Segmentation is key for healthcare to resist the cybersecurity threat
Clearview AI Inc has trawled the internet and social media platforms to collect more than 20 billion images of people’s faces – Copyright AFP SAUL LOEB
The U.S. Department of Health and Human Services’ Health Sector Cybersecurity Coordination Center has issued a threat brief spotlighting cyber organizations connected to the Russian Intelligence Services that continue to pose threats. This takes the form of guidance for healthcare organisations.
Considering appropriate healthcare sector business responses for Digital Journal is Scott Kannry, CEO of Axio, who produce cyber risk management and quantification software.
Kannry looks at the shifting global situation and the consequential disruption as ways in for hackers to strike healthcare, as well as placing healthcare in a more vulnerable position.
Here Kannry finds: “The pandemic, and escalating geopolitical tensions, have demonstrated the susceptibility of U.S. critical infrastructure to cyberattacks—including healthcare.”
Kannry’s view on the U.S. system is not positive, for her adds: “Several hospital systems and healthcare providers lack cutting edge cyber defenses, and many leaders of these organizations lack a fundamental understanding of overall risk exposure and susceptibility to attacks.”

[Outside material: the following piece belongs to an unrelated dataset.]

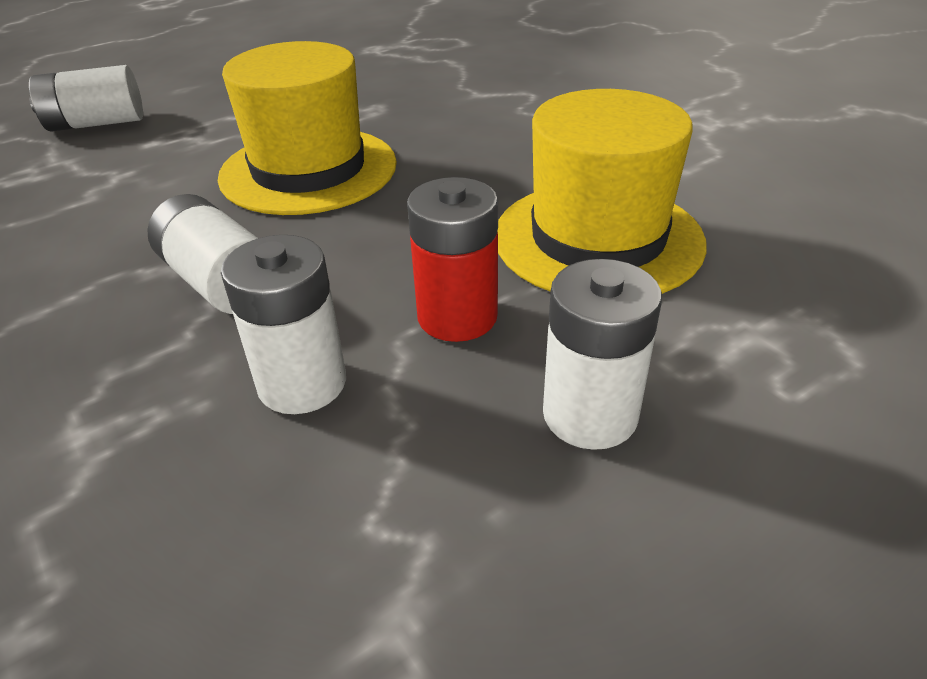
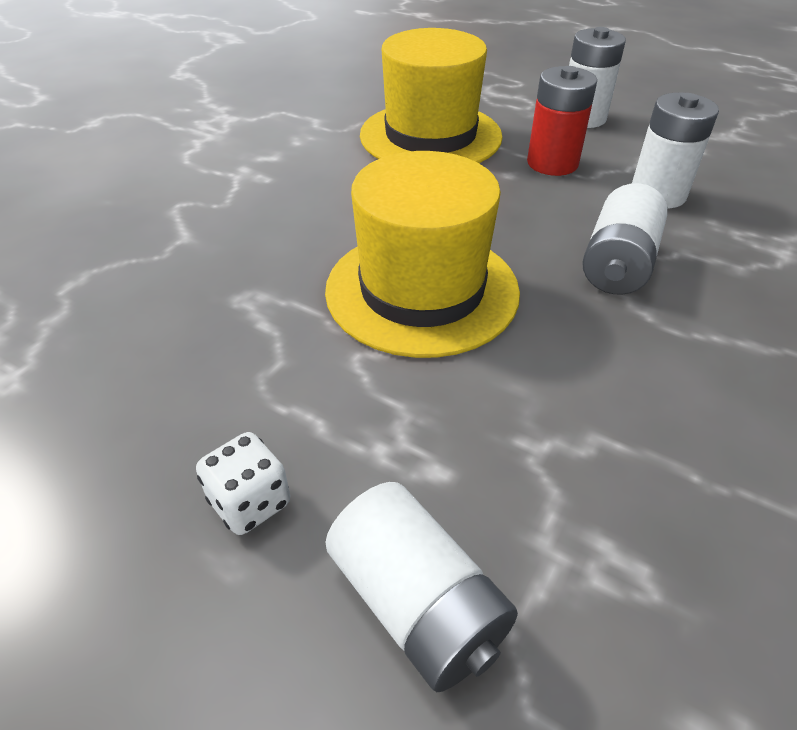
camera: 115 degrees left, 5 degrees up
(208, 95) = (250, 502): none -> white dice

He also draws criticism on the U.S. system’s ability to prepare for attacks, pointing out: “Historically, the dominant conversation around cybersecurity within healthcare has focused on the security and privacy of patient data. But healthcare carries an enormous attack surface given the amount of healthcare IoT existing within facilities.”
As technology has become more sophisticated so too has the potential or disruption. Here v cites: “Connected IoT devices (think: x-ray machines, insulin pumps, MRI machines, etc.) remain a top target for attackers, as many of these devices have embedded firmware vulnerabilities and poor identity security controls, like default, unchanged passwords.”
Therefore, measures need to be taken and one means to do this is a digital silo. Kannry recommends: “It’s critical for hospitals to continually understand their network environment and architecture: Are IoT devices fully segmented from the outside world? Is MFA enabled across every user, on every device, to ensure full Zero Trust? Appropriate network segmentation, MFA implementation, and ongoing patching and vulnerability management are critical to ensuring attackers stay out of hospital and healthcare networks.”
Taking the segmentation argument further, Kannry puts forward: “Any device that is connected to the Internet can, theoretically, be profiled by malicious actors using popular tools like Shodan and Cencys. Many hospitals have embraced connected technology as in their digital transformation and modernization efforts, which ultimately promises to deliver better patient care and outcome. However, device manufacturers are notorious for ignoring appropriate cybersecurity testing and safeguards during their production cycles. This creates fertile ground for cyber actors who can hold, for instance, a hospital ransom by taking certain devices offline.”
There are other things the U.S. sector can do, and Kannry adds: “Hospital Administrators and Hospital Boards, the key executives who run these organizations, need to think about cybersecurity as an existential threat to their business. Outages within these facilities will not only cost a hospital money, but can also cost lives. We will absolutely see an uptick in attacks on healthcare facilities in the coming years, and this needs to be a wakeup call for security and business leaders around continuous monitoring and improving of cybersecurity defenses.”